A diagnosis of cancer often causes much anxiety and grief in everyone.This is more so when the patient is a young child. If a child is diagnosed with cancer, it has a big impact on the whole family. It is important to remember that it’s not the parents/ caregiver’s fault that the child has cancer and it’s not because of anything they’ve done or anything they have not done.
Pediatric oncology is a medical specialty focused on the care of children with cancer.In India, cancer is the 9th common cause for the deaths among children between 5 and 14 years of age.

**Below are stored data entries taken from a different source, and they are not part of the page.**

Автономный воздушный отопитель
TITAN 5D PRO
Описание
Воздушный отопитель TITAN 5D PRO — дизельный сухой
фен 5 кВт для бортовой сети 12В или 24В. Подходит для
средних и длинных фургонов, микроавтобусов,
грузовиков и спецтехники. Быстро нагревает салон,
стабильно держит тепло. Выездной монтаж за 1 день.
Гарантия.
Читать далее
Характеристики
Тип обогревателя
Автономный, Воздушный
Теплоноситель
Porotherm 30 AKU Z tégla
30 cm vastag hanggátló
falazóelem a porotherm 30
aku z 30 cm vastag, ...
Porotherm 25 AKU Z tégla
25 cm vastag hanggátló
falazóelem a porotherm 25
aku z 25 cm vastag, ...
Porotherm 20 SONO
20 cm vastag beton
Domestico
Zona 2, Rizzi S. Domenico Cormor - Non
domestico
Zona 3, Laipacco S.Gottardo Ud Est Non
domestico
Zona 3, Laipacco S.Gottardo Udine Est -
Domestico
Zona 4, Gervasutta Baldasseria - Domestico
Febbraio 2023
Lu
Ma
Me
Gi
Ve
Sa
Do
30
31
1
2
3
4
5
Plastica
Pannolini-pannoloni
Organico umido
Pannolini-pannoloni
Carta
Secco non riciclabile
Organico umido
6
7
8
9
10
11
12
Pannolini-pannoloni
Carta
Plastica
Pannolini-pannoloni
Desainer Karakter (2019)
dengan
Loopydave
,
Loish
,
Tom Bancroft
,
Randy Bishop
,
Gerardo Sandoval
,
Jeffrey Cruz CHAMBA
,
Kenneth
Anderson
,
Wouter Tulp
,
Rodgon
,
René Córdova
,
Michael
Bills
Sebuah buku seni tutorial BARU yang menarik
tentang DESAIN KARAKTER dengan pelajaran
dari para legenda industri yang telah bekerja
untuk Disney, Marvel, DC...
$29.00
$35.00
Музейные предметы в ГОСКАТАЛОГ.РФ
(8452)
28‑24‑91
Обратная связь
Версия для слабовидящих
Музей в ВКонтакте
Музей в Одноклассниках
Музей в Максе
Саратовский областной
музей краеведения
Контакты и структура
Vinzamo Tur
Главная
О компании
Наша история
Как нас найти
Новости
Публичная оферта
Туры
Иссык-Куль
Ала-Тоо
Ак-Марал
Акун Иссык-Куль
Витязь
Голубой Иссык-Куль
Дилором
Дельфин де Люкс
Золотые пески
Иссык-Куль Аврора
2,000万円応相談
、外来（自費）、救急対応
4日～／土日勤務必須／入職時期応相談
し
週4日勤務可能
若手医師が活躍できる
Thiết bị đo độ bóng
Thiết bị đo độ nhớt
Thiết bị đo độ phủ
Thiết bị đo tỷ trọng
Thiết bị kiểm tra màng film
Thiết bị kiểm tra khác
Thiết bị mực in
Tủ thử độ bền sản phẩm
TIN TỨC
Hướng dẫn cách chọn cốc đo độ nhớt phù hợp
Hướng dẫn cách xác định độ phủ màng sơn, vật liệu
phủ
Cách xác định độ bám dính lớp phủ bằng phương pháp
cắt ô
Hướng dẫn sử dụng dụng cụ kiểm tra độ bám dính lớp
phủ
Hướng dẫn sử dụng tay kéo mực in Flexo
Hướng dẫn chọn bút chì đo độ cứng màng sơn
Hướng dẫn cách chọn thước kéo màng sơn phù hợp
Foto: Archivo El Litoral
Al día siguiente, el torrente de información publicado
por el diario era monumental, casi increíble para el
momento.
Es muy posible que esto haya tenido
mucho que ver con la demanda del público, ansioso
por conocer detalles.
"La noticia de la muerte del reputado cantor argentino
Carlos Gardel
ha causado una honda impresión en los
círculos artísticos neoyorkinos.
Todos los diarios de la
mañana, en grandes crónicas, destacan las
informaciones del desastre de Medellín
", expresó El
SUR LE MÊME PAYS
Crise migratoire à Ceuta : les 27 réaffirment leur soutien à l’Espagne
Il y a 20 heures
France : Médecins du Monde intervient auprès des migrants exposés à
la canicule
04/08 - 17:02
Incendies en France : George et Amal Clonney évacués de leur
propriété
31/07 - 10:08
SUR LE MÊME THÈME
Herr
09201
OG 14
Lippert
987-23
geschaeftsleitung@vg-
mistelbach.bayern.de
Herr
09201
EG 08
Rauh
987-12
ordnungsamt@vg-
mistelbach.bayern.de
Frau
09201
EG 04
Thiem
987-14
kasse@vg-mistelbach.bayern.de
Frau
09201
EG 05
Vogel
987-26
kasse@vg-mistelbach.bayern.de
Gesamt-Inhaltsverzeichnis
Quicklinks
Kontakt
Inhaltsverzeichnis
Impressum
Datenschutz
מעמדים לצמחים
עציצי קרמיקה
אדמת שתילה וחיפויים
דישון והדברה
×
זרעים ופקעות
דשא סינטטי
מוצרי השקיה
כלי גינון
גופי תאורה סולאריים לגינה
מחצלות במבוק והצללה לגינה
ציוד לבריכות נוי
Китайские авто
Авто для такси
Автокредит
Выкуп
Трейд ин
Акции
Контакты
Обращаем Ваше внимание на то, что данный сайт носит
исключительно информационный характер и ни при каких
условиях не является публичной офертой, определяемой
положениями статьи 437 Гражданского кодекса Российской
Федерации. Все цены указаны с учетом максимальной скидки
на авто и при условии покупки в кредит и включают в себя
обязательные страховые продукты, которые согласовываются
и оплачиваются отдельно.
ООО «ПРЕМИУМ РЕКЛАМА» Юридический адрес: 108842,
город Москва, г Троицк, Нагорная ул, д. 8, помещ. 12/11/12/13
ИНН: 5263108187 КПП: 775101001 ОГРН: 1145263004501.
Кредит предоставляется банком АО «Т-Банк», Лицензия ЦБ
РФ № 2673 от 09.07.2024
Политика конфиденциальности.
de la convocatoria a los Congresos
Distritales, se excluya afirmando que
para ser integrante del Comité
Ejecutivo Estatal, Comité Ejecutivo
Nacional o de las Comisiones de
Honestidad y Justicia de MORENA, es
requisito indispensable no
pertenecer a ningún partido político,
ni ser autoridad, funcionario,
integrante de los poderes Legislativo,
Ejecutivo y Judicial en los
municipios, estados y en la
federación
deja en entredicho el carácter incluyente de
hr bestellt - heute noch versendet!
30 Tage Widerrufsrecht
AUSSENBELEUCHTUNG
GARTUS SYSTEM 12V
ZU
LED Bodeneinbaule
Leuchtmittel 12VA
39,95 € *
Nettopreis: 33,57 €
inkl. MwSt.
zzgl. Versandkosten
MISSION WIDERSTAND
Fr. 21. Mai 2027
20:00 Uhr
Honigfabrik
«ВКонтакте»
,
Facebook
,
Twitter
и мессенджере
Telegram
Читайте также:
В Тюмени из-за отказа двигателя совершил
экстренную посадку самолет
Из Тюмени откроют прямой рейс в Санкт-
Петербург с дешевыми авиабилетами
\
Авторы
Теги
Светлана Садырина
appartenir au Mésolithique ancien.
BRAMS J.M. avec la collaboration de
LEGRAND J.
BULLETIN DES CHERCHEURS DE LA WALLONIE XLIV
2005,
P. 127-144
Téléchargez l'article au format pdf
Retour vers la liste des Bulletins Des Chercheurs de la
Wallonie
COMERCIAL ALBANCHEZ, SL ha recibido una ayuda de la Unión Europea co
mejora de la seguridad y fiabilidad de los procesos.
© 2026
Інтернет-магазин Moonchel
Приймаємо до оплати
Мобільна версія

The most common types of cancer diagnosed in children ages 0 to 14 years are leukemias, brain and other central nervous system (CNS) tumors and Lymphomas.The causes of most childhood cancers are not known. Approximately 5 percent of all cancers in children are caused by an inherited mutation (a genetic mutation that can be passed from parents to their children).Majority of the cancers in children are thought to develop as a result of mutations in genes that lead to uncontrolled cell growth and eventually cancer.
Childhood cancer needs multidisciplinary, holistic care to ensure appropriate and individualized treatment .Improving outcomes for children with cancer requires early and accurate diagnosis followed by effective treatment.
Treatment of childhood cancers are one of the success stories in the history of medical oncology. In 1970s, less than 10% of all children diagnosed with cancers used to get cured with the available therapy. Now in 2019, more than 80% of all childhood malignancies can be treated effectively and cured.The treatment that a child with cancer receives will depend on the type of cancer and how advanced it is.After clinical evaluation, Diagnostic and staging investigations often direct the further treatment which may include surgery, chemotherapy, radiation therapy, immunotherapy, and stem cell transplant.
During such intensive therapy, quite often children may have to be hospitalised for prolonged periods or be reviewed by the doctor in clinic with Frequent blood investigations.Children receiving chemotherapy are at risk of infections and bleeding.The cancer is not contagious ( it wouldn't spread to others by touch or contact).One treatment is completed the child can resume school and normal activities but will be followed up regularly.